Why? The chancellor’s favourite idea, endogenous growth theory, tells us that economies grow through innovation and knowledge transfer. Cities are good for this. They offer density, proximity and variety. This encourages firms to cluster together, and helps them share people and ideas. Add a university to the mix, and an innovation system may develop—a triple helix of education, business and public agencies spinning out knowledge, skilled workers and start-ups.
We see this happening in a few well-known places—Oxford, Cambridge, Silicon Valley and Boston’s Route 128 corridor. Can it take hold elsewhere?
Manchester is having a go. The city is reinventing itself as a knowledge-driven “ideopolis.” After decades of decline, it now outperforms most of its northern counterparts. Its new economy is powered by the airport, financial services, culture, retail and the public sector. The city also has a massive higher education base—four universities with over 110,000 students.
At the heart is the University of Manchester—formed in 2004 by the merger of the old Victoria University and UMIST—which employs over 10,000. The new vice-chancellor, Alan Gilbert, has recruited the economist Joseph Stiglitz—the first of five planned Nobel laureate hires—and set up a number of public-private ventures, plugging into the city’s embryonic life-science and hi-tech sectors. He has also established an IP regime to encourage spin-off companies. The approach seems to be working—in 2003-04, the university achieved the third highest spin-off income in Britain.
Manchester’s universities are part of the city-regional “Knowledge Capital” framework, a scheme that aims to remodel the urban economy around the research and science base. Manchester is also one of six “science cities”, a Treasury-DTI initiative to promote knowledge-based urban growth.
In short, Manchester is trying to create its own innovation cluster. What are its chances? We know less than we’d like to about how clusters evolve, and how policy can help. Studies of high-tech hotspots highlight some success factors, however.
First, legacy. History is a big influence on cluster growth: Oxford and Cambridge developed the right sectors at the right time, helped by proximity to London. Manchester lacks the strategic location, but has all the pieces in place.
Second, critical mass. Large companies, like Siemens in Munich, can help drive innovation and foster a network of specialised firms. Manchester lacks the same manufacturing profile—but has strong growth in air transport, telecoms and creative industries, as well as life sciences. Can it use the university base to accelerate future development?
Third, funding. US high-tech clusters are bolstered by a combination of university endowments, private venture capital and public spending. British universities don’t have the same legacy funding, and the bulk of government research money still flows into the southeast. Manchester will need to grow its public-private funding base, and agitate for further injections of Whitehall cash.
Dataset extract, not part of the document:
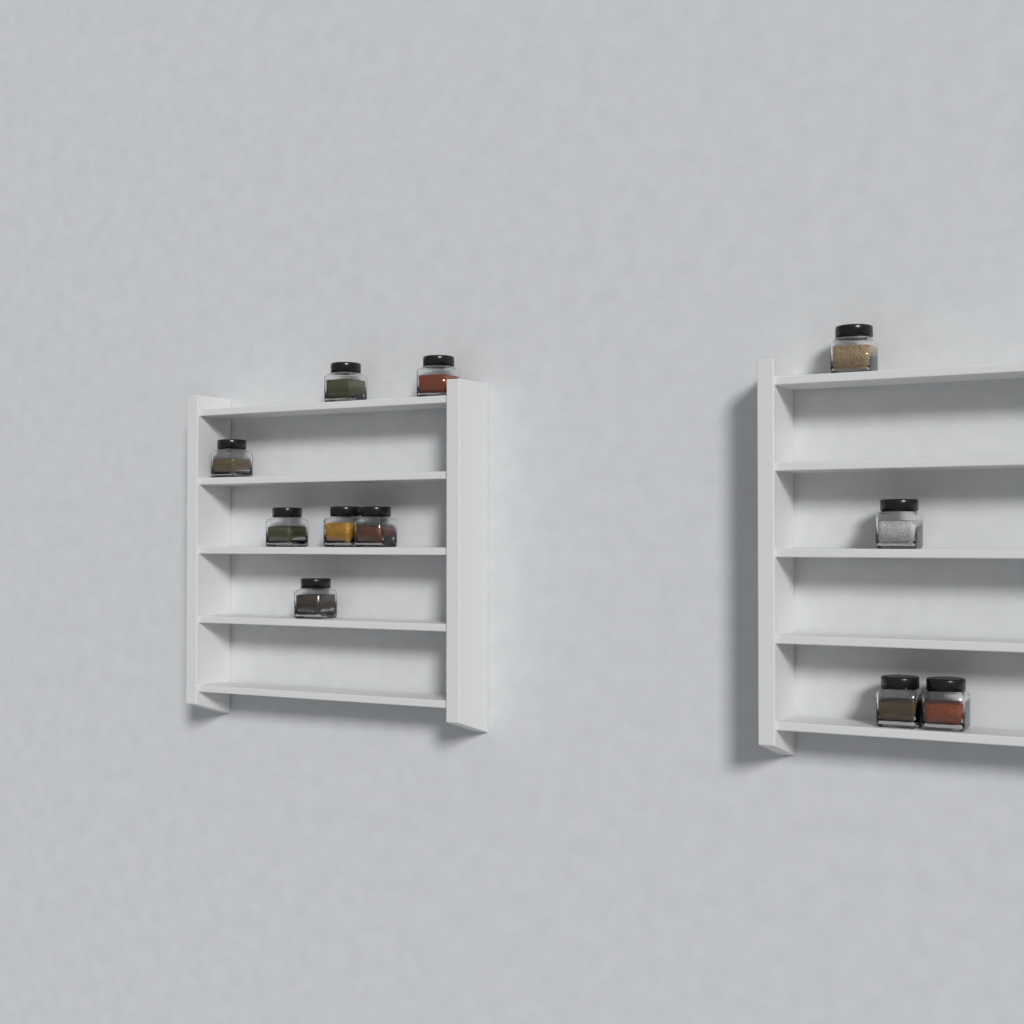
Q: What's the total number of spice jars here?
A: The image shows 11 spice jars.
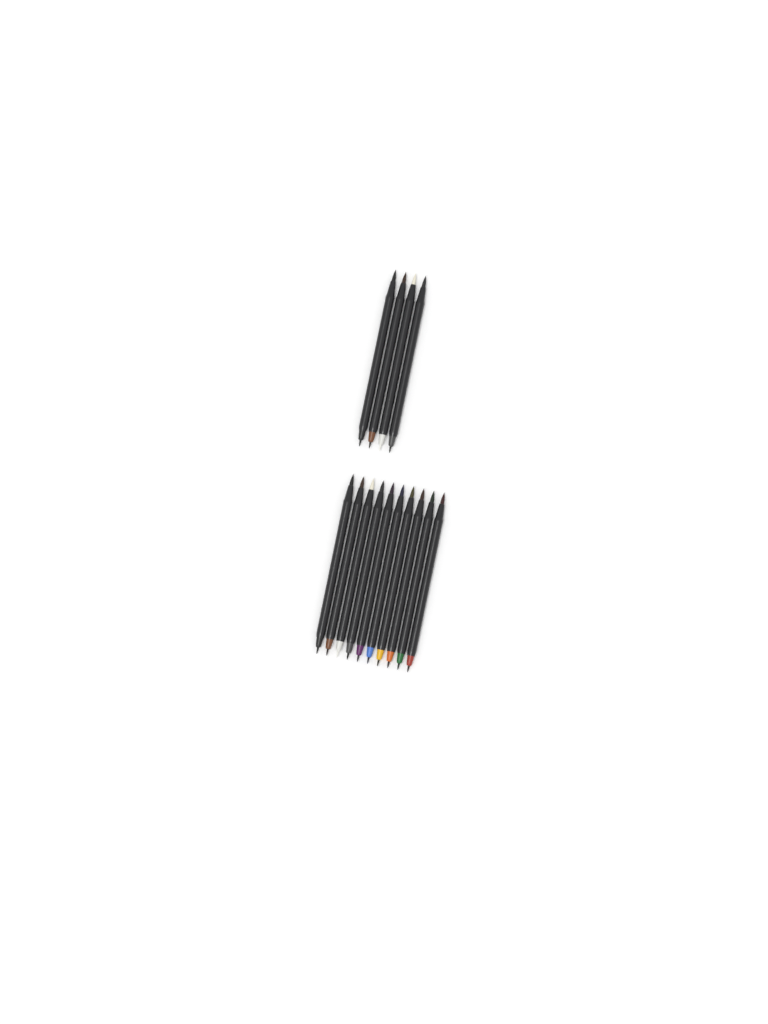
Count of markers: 14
Fourth, leadership. In Boston and Silicon Valley, a few entrepreneurial figures drove things forward, connecting researchers, business and city government. Manchester has the right ingredients: strong city leadership, an activist vice-chancellor and an engaged business community.
Can the birthplace of the industrial revolution nurture an innovation revolution? Public and private leadership is probably the key. Above all, it’s the Manchester way of doing things that can help turn the vision into reality.